- [MATERIAL SHOWN]:
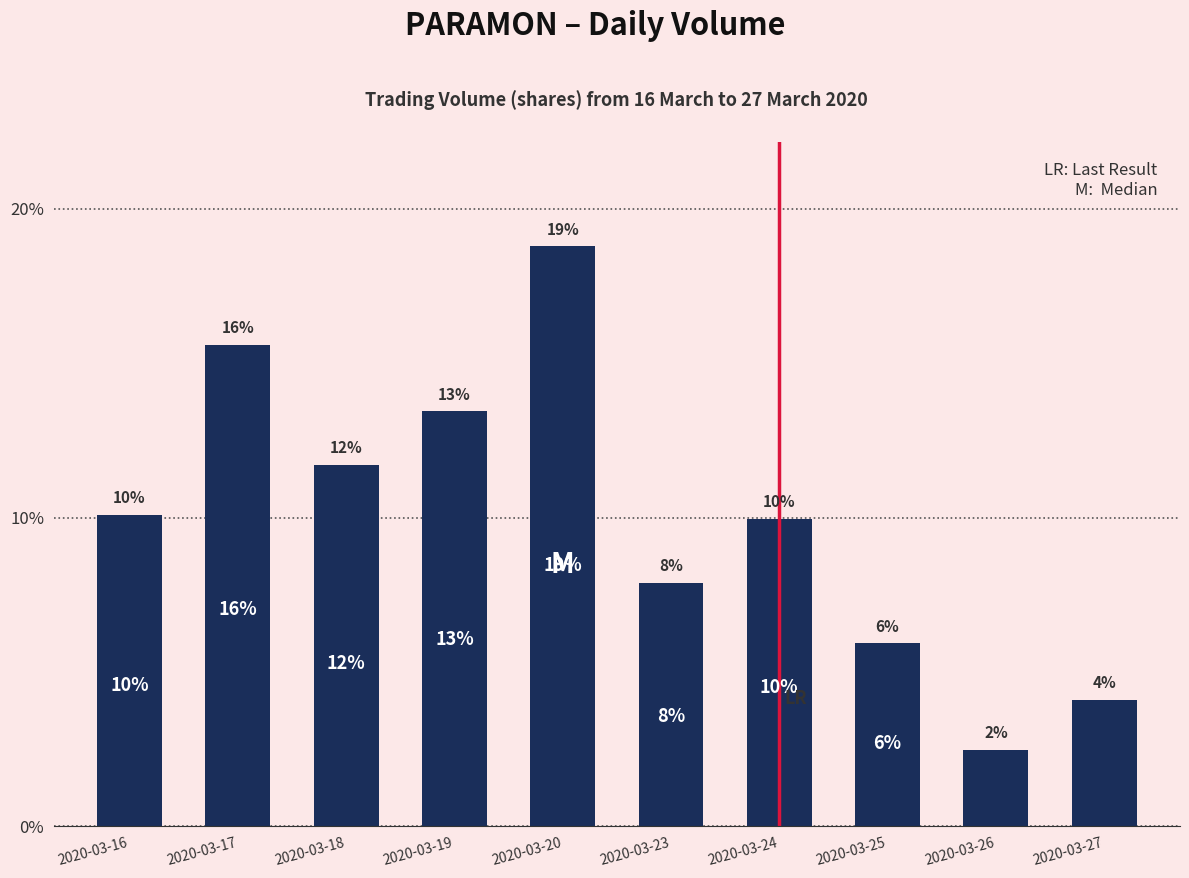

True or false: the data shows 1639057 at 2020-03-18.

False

==

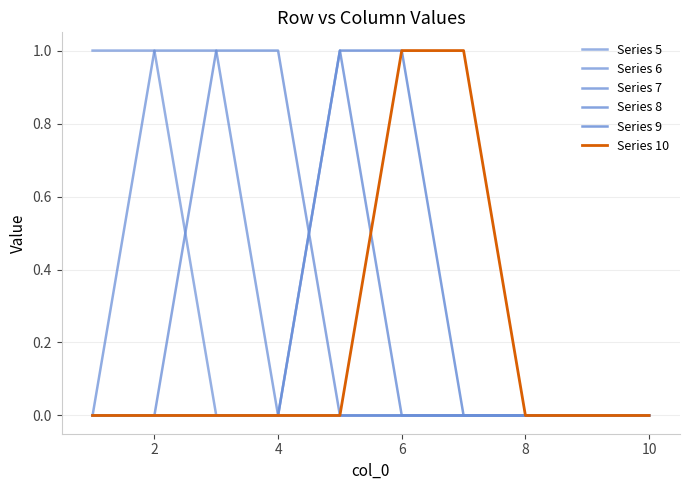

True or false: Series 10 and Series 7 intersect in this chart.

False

==

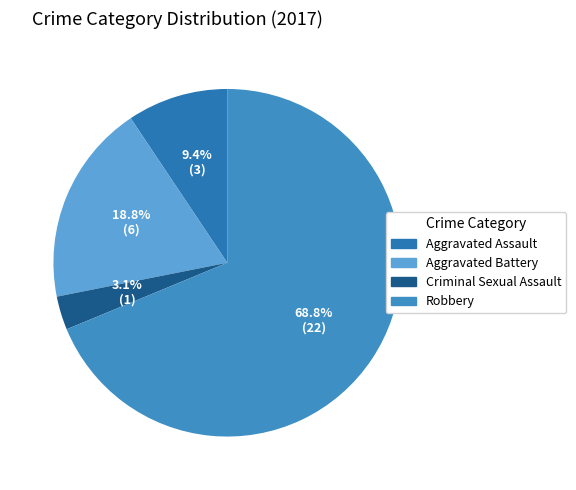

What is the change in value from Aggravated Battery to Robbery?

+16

- [JOB ITEM]: Count the lines in the items above that contain the string "True", matching its capitalization exactly, and give only the number.

- [SOLVED EXERCISE]: 2